Third Circuit Issues Opinion on Age Discrimination Claim

03.21.17

In the six weeks of 2017, the Third Circuit has issued some noteworthy new opinions on employment discrimination topics.

One of these cases is Karlo v. Pittsburgh Glass Works, LLC, (3rd Cir., Jan. 10, 2017) The matter arose after Pittsburgh Glass Works instituted a reduction in work force which terminated the employment of about 100 salaried employees in 40 locations and divisions. Seven of the discharged employees brought claims of age discrimination, asserting theories of disparate treatment, disparate impact and retaliation, and seeking class action certification. Two rulings by the United States District Court for the Western District of Pennsylvania are of particular interest. First, the District Court held that the employees were not entitled under the Age Discrimination in Employment Act (ADEA) to pursue claims of a sub-class of "fifty and older" workers who suffered disparate impact. The ADEA applies to any worker who is 40 years of age or older, and in this reduction-in-force, many of the 50 and older workers were allegedly replaced by younger workers who were 40 or older. Accordingly, the employees sought to distinguish the "fifty and older" group from all workers covered by the ADA (40 and older) because it would improve the statistical analysis (from the employee perspective) of that group's "disparate-impact" claim. As the Court noted, "disparate-impact claims do not require proof of discriminatory intent . . . [d]isparate impact redresses policies that are 'fair in form, but discriminatory in operation.' To that end, disparate-impact claims 'usually focus[] on statistical disparities . . . .'" It has been long established by the Supreme Court that age discrimination does not require that the adversely effected employee be replaced by a worker who is under 40 years old - an older worker replaced by a younger worker may have a viable age discrimination claim even though the replacement worker is over 40.

Accordingly, the Third Circuit held that it was consistent with this interpretation of the Act to allow employees to create a sub-group within their class which separated out older workers, noting that it was the individual employees' rights who were to be protected, not a group's rights [though this reasoning appears to be in discord with the logical syllogism of "disparate-impact" claims, which analyzes the impact on groups. The Court concluded that its ruling was also consistent with the remedial purpose of the ADEA, because, it reasoned, to hold any other way would impose a higher burden on the oldest workers, who were those most in need of the protection of the law. In this holding, the Court acknowledged that it was staking out a position which was at odds with rulings by three other Circuits: the Second, Sixth and Eighth. This may be important because a disharmony among the Circuit Courts is a weighty factor for the Supreme Court of the United States in determining whether it will hear an appeal.

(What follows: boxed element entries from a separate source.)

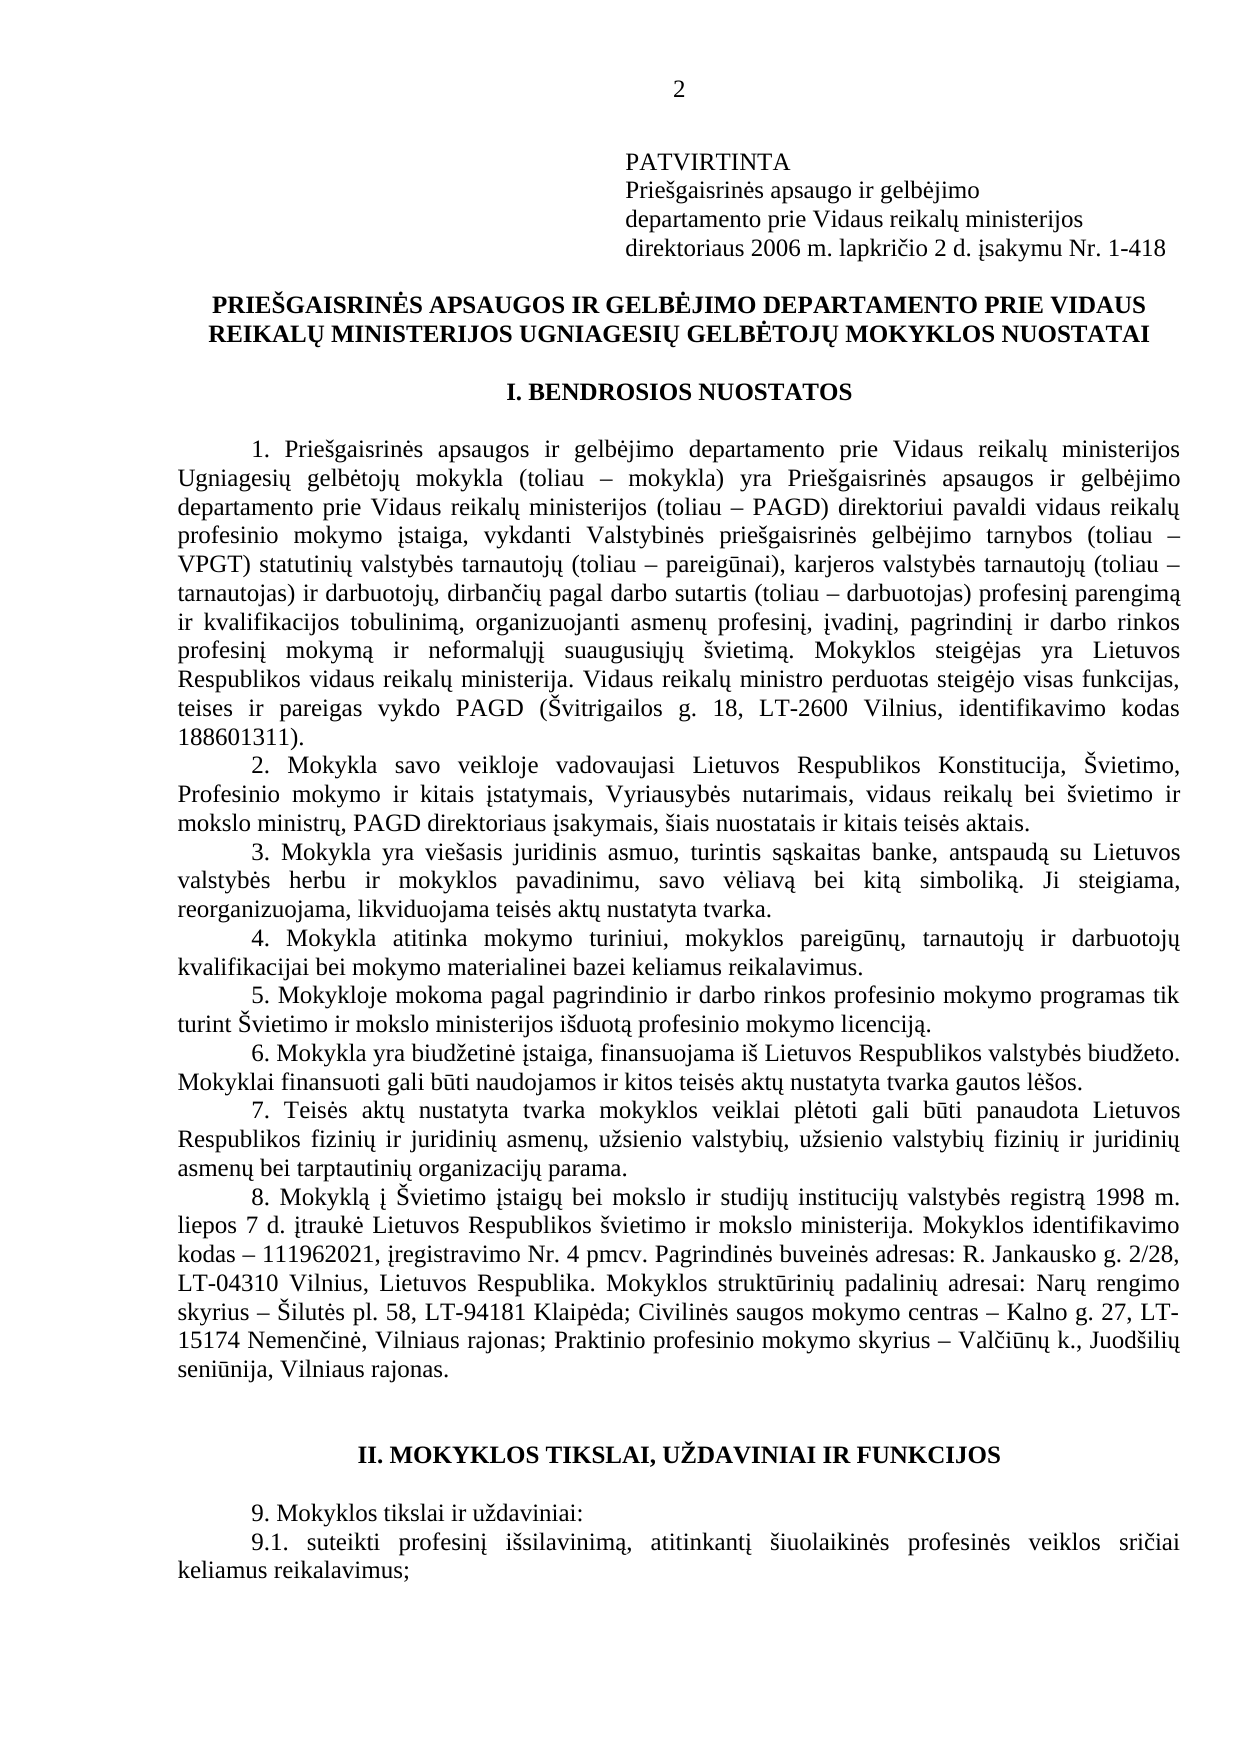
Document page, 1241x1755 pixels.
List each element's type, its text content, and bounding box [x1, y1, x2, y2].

text 1. Priešgaisrinės apsaugos ir gelbėjimo departamento prie Vidaus reikalų ministerijos Ugniagesių gelbėtojų mokykla (toliau – mokykla) yra Priešgaisrinės apsaugos ir gelbėjimo departamento prie Vidaus reikalų ministerijos (toliau – PAGD) direktoriui pavaldi vidaus reikalų profesinio mokymo įstaiga, vykdanti Valstybinės priešgaisrinės gelbėjimo tarnybos (toliau – VPGT) statutinių valstybės tarnautojų (toliau – pareigūnai), karjeros valstybės tarnautojų (toliau – tarnautojas) ir darbuotojų, dirbančių pagal darbo sutartis (toliau – darbuotojas) profesinį parengimą ir kvalifikacijos tobulinimą, organizuojanti asmenų profesinį, įvadinį, pagrindinį ir darbo rinkos profesinį mokymą ir neformalųjį suaugusiųjų švietimą. Mokyklos steigėjas yra Lietuvos Respublikos vidaus reikalų ministerija. Vidaus reikalų ministro perduotas steigėjo visas funkcijas, teises ir pareigas vykdo PAGD (Švitrigailos g. 18, LT-2600 Vilnius, identifikavimo kodas 188601311). [177, 434, 1181, 751]
text Priešgaisrinės apsaugo ir gelbėjimo [177, 176, 1181, 204]
text 6. Mokykla yra biudžetinė įstaiga, finansuojama iš Lietuvos Respublikos valstybės biudžeto. Mokyklai finansuoti gali būti naudojamos ir kitos teisės aktų nustatyta tvarka gautos lėšos. [177, 1038, 1181, 1096]
text 3. Mokykla yra viešasis juridinis asmuo, turintis sąskaitas banke, antspaudą su Lietuvos valstybės herbu ir mokyklos pavadinimu, savo vėliavą bei kitą simboliką. Ji steigiama, reorganizuojama, likviduojama teisės aktų nustatyta tvarka. [177, 837, 1181, 923]
text 9. Mokyklos tikslai ir uždaviniai: [177, 1498, 1181, 1527]
text 2. Mokykla savo veikloje vadovaujasi Lietuvos Respublikos Konstitucija, Švietimo, Profesinio mokymo ir kitais įstatymais, Vyriausybės nutarimais, vidaus reikalų bei švietimo ir mokslo ministrų, PAGD direktoriaus įsakymais, šiais nuostatais ir kitais teisės aktais. [177, 751, 1181, 837]
text departamento prie Vidaus reikalų ministerijos [177, 204, 1181, 233]
text 5. Mokykloje mokoma pagal pagrindinio ir darbo rinkos profesinio mokymo programas tik turint Švietimo ir mokslo ministerijos išduotą profesinio mokymo licenciją. [177, 981, 1181, 1038]
text I. BENDROSIOS NUOSTATOS [177, 377, 1181, 406]
text 9.1. suteikti profesinį išsilavinimą, atitinkantį šiuolaikinės profesinės veiklos sričiai keliamus reikalavimus; [177, 1527, 1181, 1584]
text II. MOKYKLOS TIKSLAI, UŽDAVINIAI IR FUNKCIJOS [177, 1441, 1181, 1469]
text 4. Mokykla atitinka mokymo turiniui, mokyklos pareigūnų, tarnautojų ir darbuotojų kvalifikacijai bei mokymo materialinei bazei keliamus reikalavimus. [177, 923, 1181, 981]
text 7. Teisės aktų nustatyta tvarka mokyklos veiklai plėtoti gali būti panaudota Lietuvos Respublikos fizinių ir juridinių asmenų, užsienio valstybių, užsienio valstybių fizinių ir juridinių asmenų bei tarptautinių organizacijų parama. [177, 1096, 1181, 1182]
text PATVIRTINTA [177, 147, 1181, 176]
text PRIEŠGAISRINĖS APSAUGOS IR GELBĖJIMO DEPARTAMENTO PRIE VIDAUS REIKALŲ MINISTERIJOS UGNIAGESIŲ GELBĖTOJŲ MOKYKLOS NUOSTATAI [177, 291, 1181, 348]
text 8. Mokyklą į Švietimo įstaigų bei mokslo ir studijų institucijų valstybės registrą 1998 m. liepos 7 d. įtraukė Lietuvos Respublikos švietimo ir mokslo ministerija. Mokyklos identifikavimo kodas – 111962021, įregistravimo Nr. 4 pmcv. Pagrindinės buveinės adresas: R. Jankausko g. 2/28, LT-04310 Vilnius, Lietuvos Respublika. Mokyklos struktūrinių padalinių adresai: Narų rengimo skyrius – Šilutės pl. 58, LT-94181 Klaipėda; Civilinės saugos mokymo centras – Kalno g. 27, LT-15174 Nemenčinė, Vilniaus rajonas; Praktinio profesinio mokymo skyrius – Valčiūnų k., Juodšilių seniūnija, Vilniaus rajonas. [177, 1182, 1181, 1383]
text direktoriaus 2006 m. lapkričio 2 d. įsakymu Nr. 1-418 [177, 233, 1181, 262]
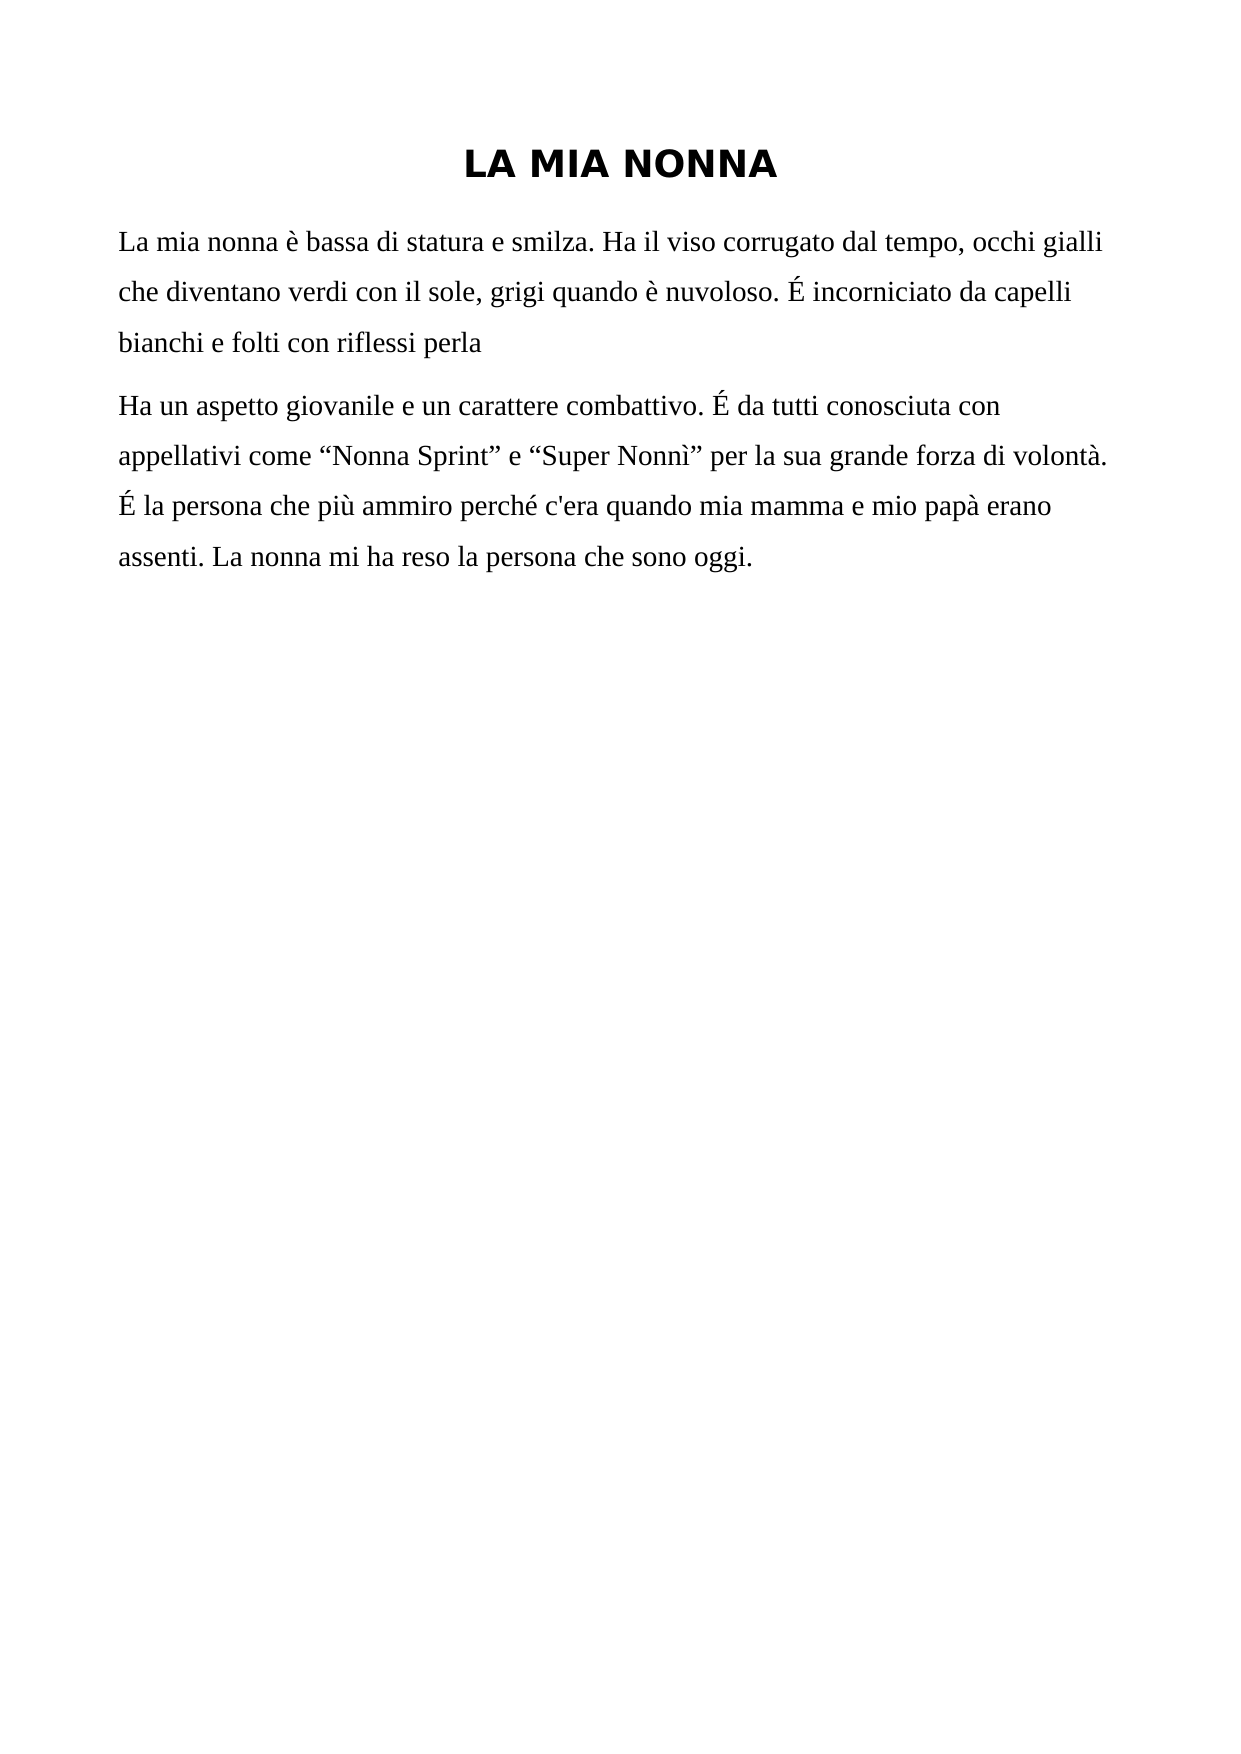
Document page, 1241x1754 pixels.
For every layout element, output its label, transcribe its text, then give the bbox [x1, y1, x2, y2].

title LA MIA NONNA [118, 143, 1122, 187]
subtitle Ha un aspetto giovanile e un carattere combattivo. É da tutti conosciuta con appellativi come “Nonna Sprint” e “Super Nonnì” per la sua grande forza di volontà. É la persona che più ammiro perché c'era quando mia mamma e mio papà erano assenti. La nonna mi ha reso la persona che sono oggi. [118, 388, 1122, 572]
subtitle La mia nonna è bassa di statura e smilza. Ha il viso corrugato dal tempo, occhi gialli che diventano verdi con il sole, grigi quando è nuvoloso. É incorniciato da capelli bianchi e folti con riflessi perla [118, 224, 1122, 358]
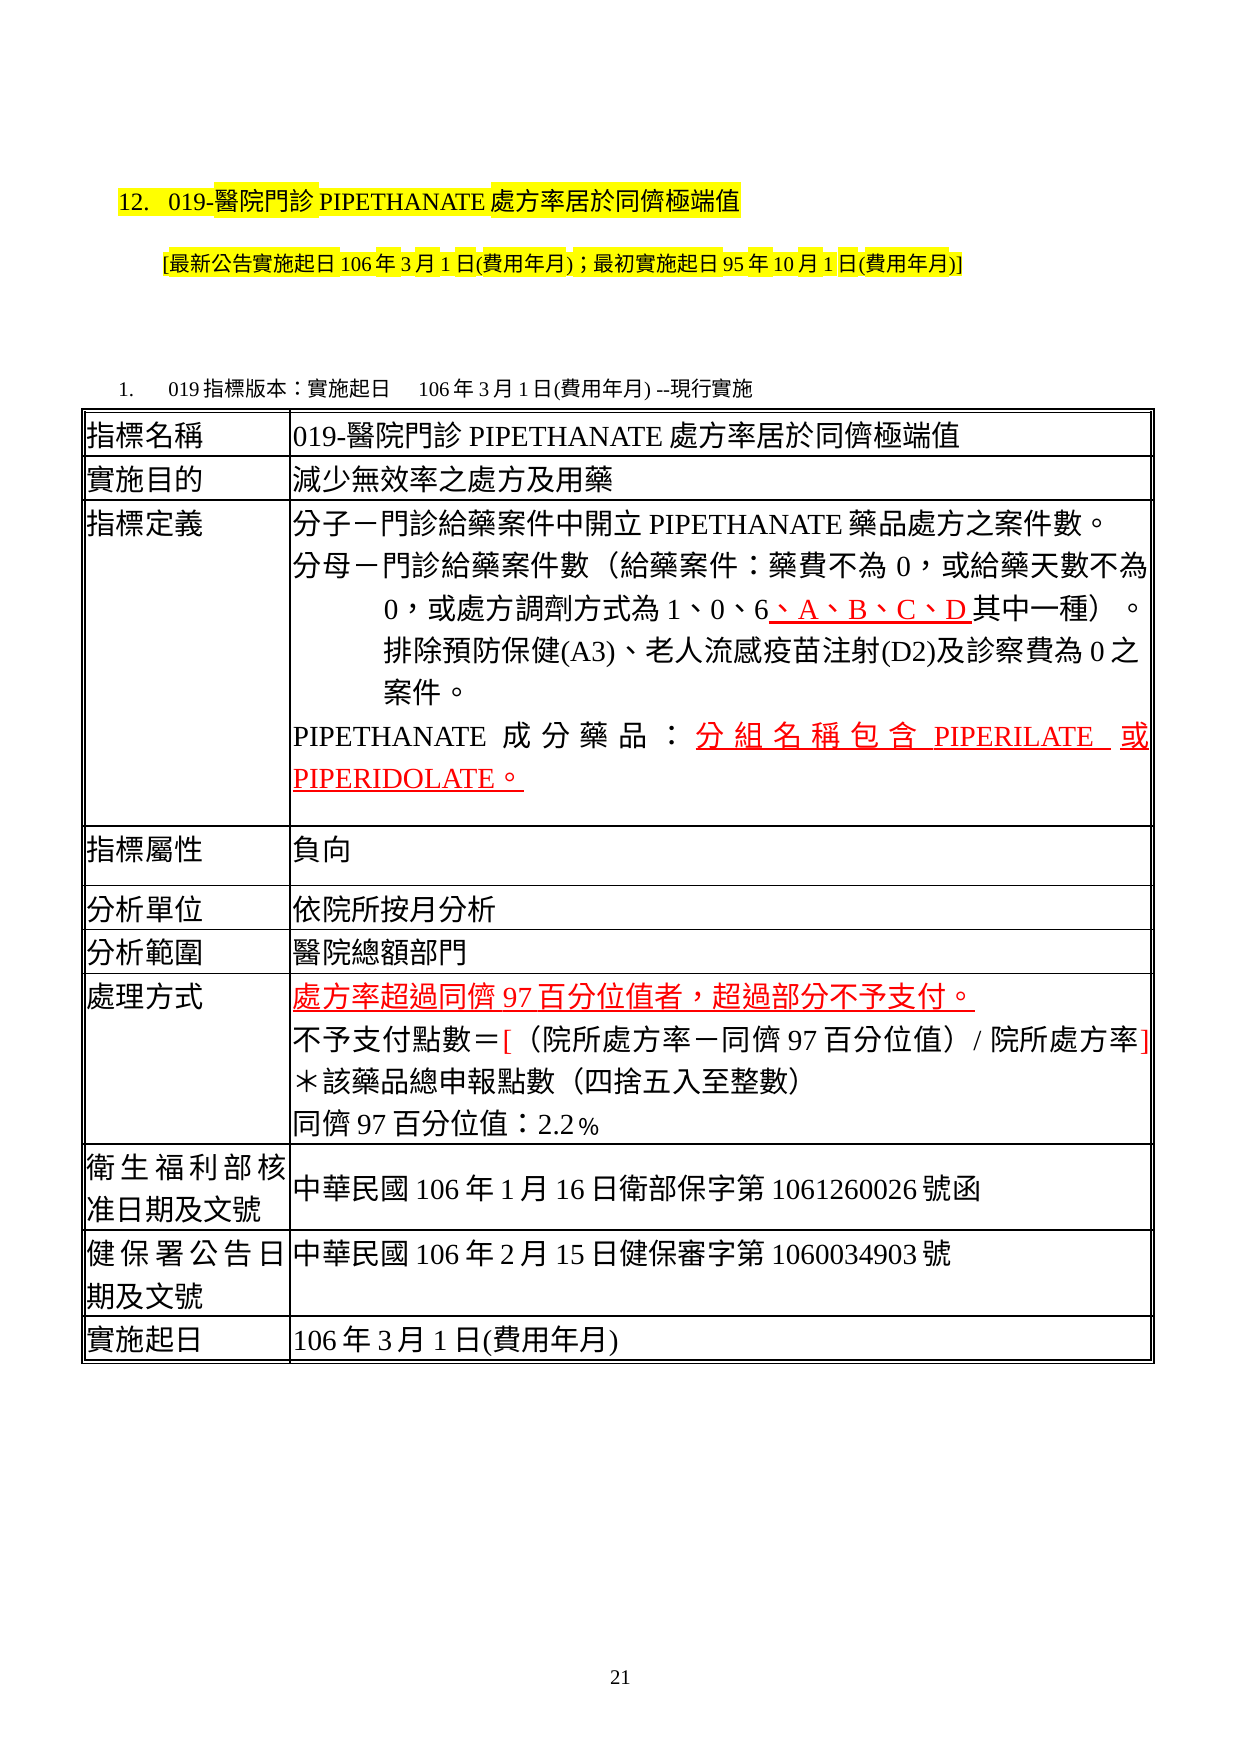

The ruling of the Western District Court of Pennsylvania which the Third Circuit considered was the trial court's exclusion of an expert witness offered by the plaintiff employees to provide a statistical analysis which suggested that older employees were more likely to be terminated in a reduction in work force. The Third Circuit reversed, holding that the District Court was too rigorous in its Daubert analysis of the expert's methodologies, which should have been left to cross-examination and the weight of the expert's testimony and not his outright exclusion. But it appears that the primary reason the District Court excluded the expert, and the main reason the Third Circuit overruled it, was that the expert's analysis was specifically dependent on the recognition of a "fifty or older" subgroup, which the District Court had found improper. Thus, with the Third Circuit's reversal on that point, the principal reason for disqualification of that expert similarly evaporated.

Interestingly, the Third Circuit upheld the trial court's exclusion of a second report by the same expert espousing opinions on a different subject. The expert offered a second report which listed "twenty reasonable human resources practices" which the defendant could have implemented before engaging in a reduction in force, but did not do. The Third Circuit agreed with the District Court that the plaintiffs/employees could challenge practices which the defendant actually had which were unreasonable, but could not suggest that it should have engaged in other reasonable practices than those it used.